Kamu maliyesini düzeltirken fazla aracınız yok. Diyorlar ki, Hazine arazilerini satın. Lojmanları satın. Lojmanların büyük kısmı askeri ve güvenlik birimlerinindir. Bunları nasıl satacaksınız? Ayrıca bunları sattığınız zaman, devlet memurlarının maaşlarına iyileşme yapmak zorundasınız. Bunlar pratiği olan şeyler değildir. Kamu arazilerinin değerlendirilmesi de önemlidir. Ancak kısa zamanda getirisi yoktur.

Belirli bir süre için çıkarılan ek vergilerin bazılarının sürelerini uzattınız. Bu devlete olan güveni sarsmıyor mu?
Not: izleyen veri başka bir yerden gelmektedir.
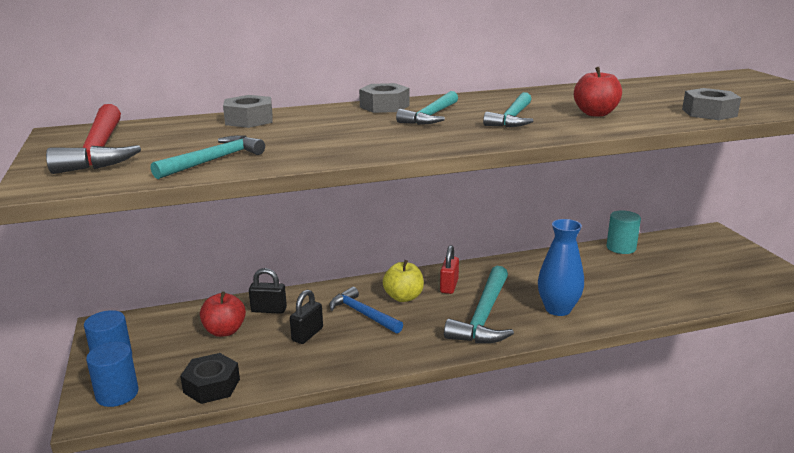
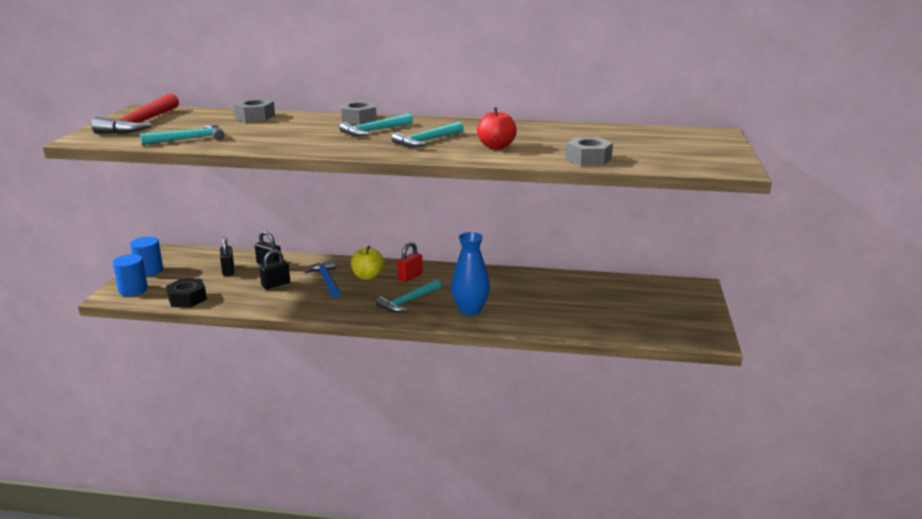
camera: 25 degrees right, 0 degrees up
(224, 331) = (228, 270): red apple -> black padlock
(483, 316) = (408, 301): turquoise hammer -> turquoise hammer, size x0.66
(621, 248) = (590, 280): turquoise cylinder -> none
-2000 yılı sonunda ek gelir, ek kurumlar, ek emlak, ek taşıt vergileri sona erdi. Biz sadece özel işlem ve özel iletişim vergilerinin süresini uzattık. Bir de hayat standardını getirdik. Bunu getirirken asgari ücretli yılda 140 milyon öderken, serbest meslek erbabı da ödesin dedik. Bunu vergi adaletini düşünerek getirdik. Ayrıca, hayat standardını geçici bir süre için düşünüyoruz.

Vergi artışı yüksek değil

Özellikle taşıtlara getirilen vergiler büyük tepki topladı. Taşıt vergileri daha düşük tutulamaz mıydı?

-Otomobil vergilerindeki artış son beş yıldaki vergi artışlarının en düşük olanıdır. Vergi düzenlemelerini hazırlarken, mümkün olduğu kadar alt gelir grubuna yük getirmeye çalıştık. Düzenlemeler daha çok orta gelir grubuna yöneliktir.

-Bankacılık işlemlerinde vergi uygulamasından tamamen vazgeçilmesi sözkonusu mu?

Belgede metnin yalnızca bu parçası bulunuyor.